### [AUFGABE]
Kopieren Sie aus dem unten stehenden Forenthread zur MSI GTX580 Lightning Xtreme Edition wortgetreu alles von „Das würde ich“ bis hinunter zu „so toll aus...“.

### [TEXT]

# MSI GTX580 Lightning Xtreme Edition



## schneiderbernd (17. Mai 2011)

Wie VRZone berichtet, möchte MSI zur nächsten Computex 2011 eine neue Lightning Variante in Form einer Xtreme Editition vorstellen. Diese wird mit einem schwarzen Kühler und blauen Lüftern bestückt sein. Taktraten sind noch keine bekannt, sie werden sich aber wohl im Breich der "kleinen" Schwester bewegen,vielleicht sogar etwas darüber. Bekannt ist schon jetzt, das die Karte über 3072MB Speicher verfügt, sowie einen eigenen Temperatursensor der vor Überhitzung der Karte schützen soll, so das man ohne Gefahr das mögliche an Übertaktung rausholen kann ohne das dabei die Karte "abraucht", dies kommt auch weniger erfahrenen Usern zu gute. Desweiteren wird sie wie ihre "kleine" Schwester über 16Phasen verfügen und die Lüfter eine "Entstaubungsfunktion" bieten-wie effektiv und genau das funktionieren soll wird man sehen.
Ein Preis ist bisher auch noch nicht bekannt.



			Dieser Inhalt steht nur eingeloggten Mitgliedern zur Verfügung.
        


Quelle und Bild: VRZone


----------



## Bumblebee (17. Mai 2011)

*AW: MSI GTX580 Lightning Extrem Edition*

Definitiv nett - das Teil

Generell sind ja die Twin Frozr III nochmal eine Verbesserung


----------



## facehugger (17. Mai 2011)

*AW: MSI GTX580 Lightning Extrem Edition*



Bumblebee schrieb:


> Generell sind ja die Twin Frozr III nochmal eine Verbesserung


Das würde ich so nicht unbedingt stehen lassen. Hier der CB-Test zur GTX580/6970 Lightning, auf denen ja auch der TwinFrozr III werkelt:

Test: 2 x Lightning von MSI (Seite 4) - 13.05.2011 - ComputerBase

Vor allen Dingen die GTX580 ist unter Last extrem laut und erst durch manuellen Eingriff ruhig zu bekommen. Das Fazit fällt dem entsprechend nicht so toll aus...

Gruß


----------



## schneiderbernd (17. Mai 2011)

### [AUFGABENDATEN]
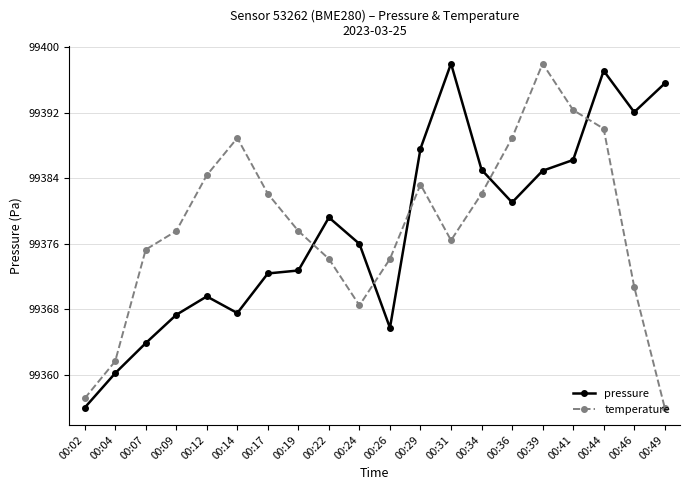

What is the value of the pressure point at the 2nd from the left?

99360.2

### [IHRE ANTWORT]
Das würde ich so nicht unbedingt stehen lassen. Hier der CB-Test zur GTX580/6970 Lightning, auf denen ja auch der TwinFrozr III werkelt:

Test: 2 x Lightning von MSI (Seite 4) - 13.05.2011 - ComputerBase

Vor allen Dingen die GTX580 ist unter Last extrem laut und erst durch manuellen Eingriff ruhig zu bekommen. Das Fazit fällt dem entsprechend nicht so toll aus...